As solar power gets steadily cheaper and wind starts out-competing natural gas purely on the basis of price, it seems like every week brings news of a new clean-energy deal. Fifty megawatts here, a hundred megawatts there, but when is it finally going to start adding up to real power?
One answer can be found in California, where consistent policies and the falling prices of photovoltaics and wind power have aligned to bring significant amounts of clean power onto the grid. The state has been a pioneer in renewable energy since the 1970s, but in the last five years, it has taken a tremendous leap forward.
Consider the state’s electricity supply on two warm days in the late spring of 2012 and again in 2015, with comparable temperatures across the state and similar cloud cover (Figure 1). On May 31, 2012, renewables (not counting large hydro) supplied 12 percent of California’s electrical energy; on June 17, 2015, that had risen to 21 percent.
In the above chart, the increase in renewables is reflected in the growing size of the green hump at the bottom of the graph, representing energy produced from renewable sources. The following side-by-side charts clearly demonstrate the surging contribution of photovoltaics (the orange blob in the middle of Figure 2), which went from a little over 7,000 MW-hour on the 2012 day to 51,000 in 2015.

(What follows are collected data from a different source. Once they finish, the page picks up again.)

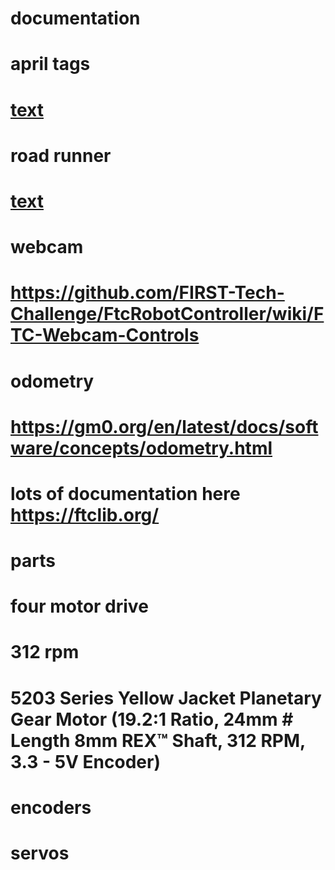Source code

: 
# documentation
# april tags 
# [text](https://ftc-docs.firstinspires.org/en/latest/apriltag/vision_portal/apriltag_library/apriltag-library.html)
# road runner
# [text](https://learnroadrunner.com/)
# webcam
# https://github.com/FIRST-Tech-Challenge/FtcRobotController/wiki/FTC-Webcam-Controls
# odometry
# https://gm0.org/en/latest/docs/software/concepts/odometry.html

# lots of documentation here https://ftclib.org/

# parts
# four motor drive 
# 312 rpm 
# 5203 Series Yellow Jacket Planetary Gear Motor (19.2:1 Ratio, 24mm # Length 8mm REX™ Shaft, 312 RPM, 3.3 - 5V Encoder)
# encoders 
# servos

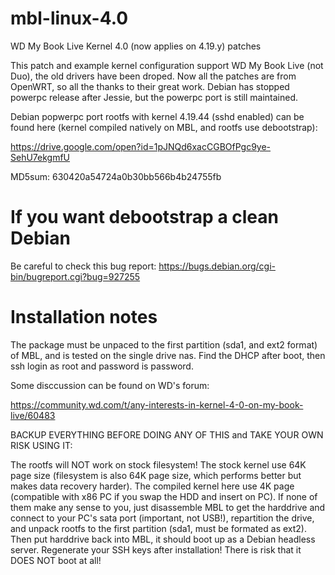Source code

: # mbl-linux-4.0

WD My Book Live Kernel 4.0 (now applies on 4.19.y) patches

This patch and example kernel configuration support WD My Book Live (not Duo), the old drivers have been droped.
Now all the patches are from OpenWRT, so all the thanks to their great work.
Debian has stopped powerpc release after Jessie, but the powerpc port is still maintained.

Debian popwerpc port rootfs with kernel 4.19.44 (sshd enabled) can be found here (kernel compiled natively on MBL, 
and rootfs use debootstrap):

https://drive.google.com/open?id=1pJNQd6xacCGBOfPgc9ye-SehU7ekgmfU

MD5sum: 630420a54724a0b30bb566b4b24755fb

# If you want debootstrap a clean Debian

Be careful to check this bug report:
https://bugs.debian.org/cgi-bin/bugreport.cgi?bug=927255

# Installation notes

The package must be unpaced to the first partition (sda1, and ext2 format) of MBL, and is tested on the single drive nas.
Find the DHCP after boot, then ssh login as root and password is password.

Some disccussion can be found on WD's forum:

https://community.wd.com/t/any-interests-in-kernel-4-0-on-my-book-live/60483

BACKUP EVERYTHING BEFORE DOING ANY OF THIS and TAKE YOUR OWN RISK USING IT:

The rootfs will NOT work on stock filesystem! The stock kernel use 64K page size 
(filesystem is also 64K page size, which performs better but makes data recovery harder).
The compiled kernel here use 4K page (compatible with x86 PC if you swap the HDD and insert on PC).
If none of them make any sense to you, just disassemble MBL to get the harddrive and connect to your PC's sata port (important, not USB!),
repartition the drive, and unpack rootfs to the first partition (sda1, must be formated as ext2).
Then put harddrive back into MBL, it should boot up as a Debian headless server.
Regenerate your SSH keys after installation! There is risk that it DOES NOT boot at all!
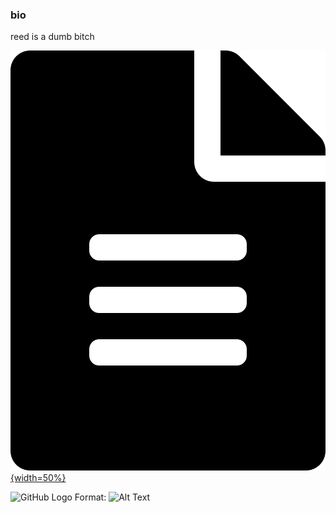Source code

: ### bio
reed is a dumb bitch 

[![button](/photos/file-alt-solid.svg) {width=50%}](https://www.google.com/)

![GitHub Logo](/images/logo.png)
Format: ![Alt Text](url)
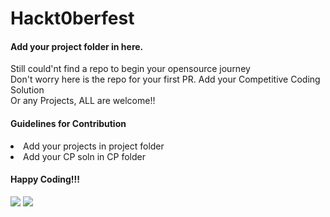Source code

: # Hackt0berfest

#### Add your project folder in here.

<p> Still could'nt find a repo to begin your opensource journey </br>
Don't worry here is the repo for your first PR. Add your Competitive Coding Solution </br>
Or any Projects, ALL are welcome!! </p>

#### Guidelines for Contribution

<li> Add your projects in project folder
<li> Add your CP soln in CP folder

#### Happy Coding!!!

<img src="https://k6.io/blog/static/5c95d08f4981b18d51b96ddac32b63cd/36bdc/hacktoberfest-logo.png" />

<img src="https://i0.wp.com/blog.bitergia.com/wp-content/uploads/2020/10/Screenshot_2020-09-30-GrimoireLab-Software-Development-and-Community-Analytics-platform3.png?fit=1348%2C749&ssl=1" />
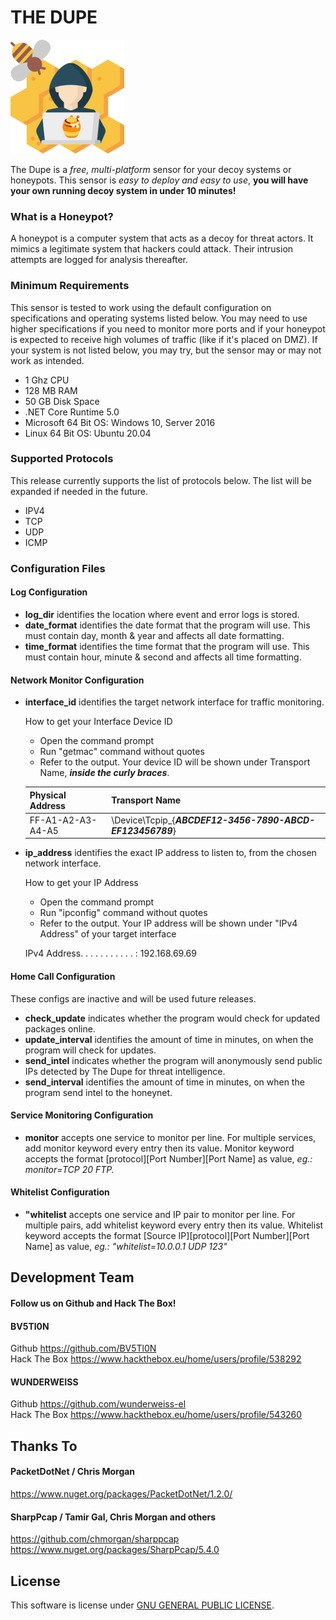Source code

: ﻿# THE DUPE
[logo]:https://github.com/BV5Tl0N/TheDupe/blob/main/thedupe.png
![logo]

The Dupe is a *free, multi-platform* sensor for your decoy systems or honeypots. This sensor is *easy to deploy and easy to use*, **you will have your own running decoy system in under 10 minutes!**

### What is a Honeypot?
A honeypot is a computer system that acts as a decoy for threat actors. It mimics a legitimate system that hackers could attack. Their intrusion attempts are logged for analysis thereafter. 

### Minimum Requirements
This sensor is tested to work using the default configuration on  specifications and operating systems listed below. You may need to use higher specifications if you need to monitor more ports and if your honeypot is expected to receive high volumes of traffic (like if it's placed on DMZ). If your system is not listed below, you may try, but the sensor may or may not work as intended. 
* 1 Ghz CPU
* 128 MB RAM
* 50 GB Disk Space
* .NET Core Runtime 5.0
* Microsoft 64 Bit OS: Windows 10, Server 2016
* Linux 64 Bit OS: Ubuntu 20.04

### Supported Protocols
This release currently supports the list of protocols below. The list will be expanded if needed in the future.
* IPV4
* TCP
* UDP
* ICMP

### Configuration Files

#### Log Configuration
* **log_dir** identifies the location where event and error logs is stored.
* **date_format** identifies the date format that the program will use. This must contain day, month & year and affects all date formatting.
* **time_format** identifies the time format that the program will use. This must contain hour, minute & second and affects all time formatting.

#### Network Monitor Configuration
* **interface_id** identifies the target network interface for traffic monitoring.

    How to get your Interface Device ID
    - Open the command prompt
    - Run "getmac" command without quotes
    - Refer to the output. Your device ID will be shown under Transport Name, ***inside the curly braces***.

    | Physical Address  | Transport Name                                            |
    |-------------------|-----------------------------------------------------------|
    | FF-A1-A2-A3-A4-A5 | \Device\Tcpip_{***ABCDEF12-3456-7890-ABCD-EF123456789***} |

* **ip_address** identifies the exact IP address to listen to, from the chosen network interface.

    How to get your IP Address
    - Open the command prompt
    - Run "ipconfig" command without quotes
    - Refer to the output. Your IP address will be shown under "IPv4 Address" of your target interface

    IPv4 Address. . . . . . . . . . . : 192.168.69.69

#### Home Call Configuration
These configs are inactive and will be used future releases.
* **check_update** indicates whether the program would check for updated packages online.
* **update_interval** identifies the amount of time in minutes, on when the program will check for updates. 
* **send_intel** indicates whether the program will anonymously send public IPs detected by The Dupe for threat intelligence.
* **send_interval** identifies the amount of time in minutes, on when the program send intel to the honeynet.

#### Service Monitoring Configuration
* **monitor** accepts one service to monitor per line. For multiple services, add monitor keyword every entry then its value.
Monitor keyword accepts the format [protocol]<space>[Port Number]<space>[Port Name] as value,
_eg.: monitor=TCP 20 FTP._

#### Whitelist Configuration
* **"whitelist** accepts one service and IP pair to monitor per line. For multiple pairs, add whitelist keyword every entry then its value. Whitelist keyword accepts the format [Source IP]<space>[protocol]<space>[Port Number]<space>[Port Name] as value, _eg.: "whitelist=10.0.0.1 UDP 123"_

## Development Team
#### Follow us on Github and Hack The Box!

#### BV5Tl0N
Github https://github.com/BV5Tl0N \
Hack The Box https://www.hackthebox.eu/home/users/profile/538292

#### WUNDERWEISS
Github	https://github.com/wunderweiss-el \
Hack The Box https://www.hackthebox.eu/home/users/profile/543260

## Thanks To

#### PacketDotNet / Chris Morgan
https://www.nuget.org/packages/PacketDotNet/1.2.0/
#### SharpPcap / Tamir Gal, Chris Morgan and others
https://github.com/chmorgan/sharppcap
https://www.nuget.org/packages/SharpPcap/5.4.0

## License

This software is license under [GNU GENERAL PUBLIC LICENSE](https://raw.githubusercontent.com/BV5Tl0N/TheDupe/main/LICENSE).
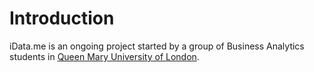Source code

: # Introduction

iData.me is an ongoing project started by a group of Business Analytics students in [Queen Mary University of London](https://www.qmul.ac.uk).
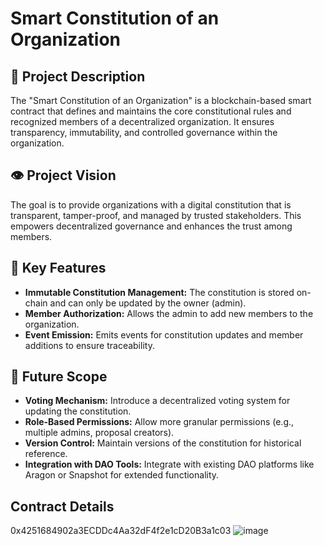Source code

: # Smart Constitution of an Organization

## 📝 Project Description
The "Smart Constitution of an Organization" is a blockchain-based smart contract that defines and maintains the core constitutional rules and recognized members of a decentralized organization. It ensures transparency, immutability, and controlled governance within the organization.

## 👁️ Project Vision
The goal is to provide organizations with a digital constitution that is transparent, tamper-proof, and managed by trusted stakeholders. This empowers decentralized governance and enhances the trust among members.

## 🔑 Key Features
- **Immutable Constitution Management:** The constitution is stored on-chain and can only be updated by the owner (admin).
- **Member Authorization:** Allows the admin to add new members to the organization.
- **Event Emission:** Emits events for constitution updates and member additions to ensure traceability.

## 🚀 Future Scope
- **Voting Mechanism:** Introduce a decentralized voting system for updating the constitution.
- **Role-Based Permissions:** Allow more granular permissions (e.g., multiple admins, proposal creators).
- **Version Control:** Maintain versions of the constitution for historical reference.
- **Integration with DAO Tools:** Integrate with existing DAO platforms like Aragon or Snapshot for extended functionality.

## Contract Details
0x4251684902a3ECDDc4Aa32dF4f2e1cD20B3a1c03
![image](https://github.com/user-attachments/assets/08660b29-6dab-4fdc-ab64-e3d65561f591)
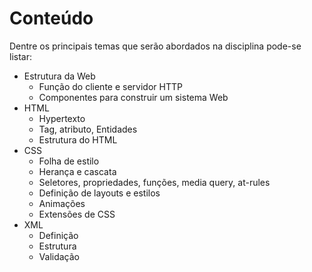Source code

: # Conteúdo

Dentre os principais temas que serão abordados na disciplina pode-se listar:

- Estrutura da Web
  - Função do cliente e servidor HTTP
  - Componentes para construir um sistema Web
- HTML
  - Hypertexto
  - Tag, atributo, Entidades
  - Estrutura do HTML
- CSS
  - Folha de estilo
  - Herança e cascata
  - Seletores, propriedades, funções, media query, at-rules
  - Definição de layouts e estilos
  - Animações
  - Extensões de CSS
- XML
  - Definição
  - Estrutura
  - Validação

At its peak on June 17, 2015, solar power delivered 5,980 MW onto the grid: eight times as much as on the comparable day in 2012. Wind generation increased slightly, in line with the 20 percent growth in wind capacity in the last three years, and small hydro declined because of the state’s enduring drought.
These figures don’t even count the power produced by the state’s couple of thousand of megawatts in rooftop solar arrays and consumed on-site without even making it onto the grid. That “behind-the-meter” generation has pushed the time of peak demand on the state’s grid back from 4 or 5 p.m. in 2009, to somewhere between 6 and 9 p.m.
This progress has taken root during other seasons as well. Figures 3 and 4 show the renewable power generated in California on a pair of days—Oct. 8, 2012 and March 20, 2015—with fewer hours of available solar power (because they were near the equinoxes rather than the summer solstice), but striking improvement in the percentage of power supplied by renewable energy.
With trends like these, it’s no wonder that California is considering an increase in its Renewable Portfolio Standard, which calls for 25 percent renewables (not counting large hydro) by 2016 and 33 percent by 2020. A proposal by Gov. Jerry Brown, passed last month by the state Senate, would raise the share of renewables to 50 percent in 2030. An increase of about 2 percent per year—a little less than what California has experienced in the last few years—would get there.
Viewing these developments from the vantage point of the Pacific Northwest, it’s important to remember that California didn’t just “experience” this kind of growth in clean energy. Besides setting goals of how much clean power it wanted to bring onto the grid, and how much it aims to reduce climate pollution—as Washington and Oregon, too, have done—the state established policies that put wind in the sails of the energy revolution.
Utility regulations provide for net metering of electricity produced on-site, and for leasing arrangements that allow third-party financing of rooftop solar—a reform that Washington legislators could not agree on this year. California’s landmark carbon cap bill—not unlike Gov. Jay Inslee’s proposed Carbon Pollution Accountability Act—has led to a price on carbon emissions of about $12 a ton, giving renewable power a competitive edge in the market to the tune of half a cent per kilowatt-hour compared with natural gas, or close to a penny a kilowatt-hour versus coal.
Oregon and Washington have both set ambitious goals of reining in our impact on the climate. Renewable energy is making great technological and economic gains, but the example of our neighbors to the south shows that when the popular will translates into shrewd policies, it speeds the transition to the cleaner, safer energy sources we desire.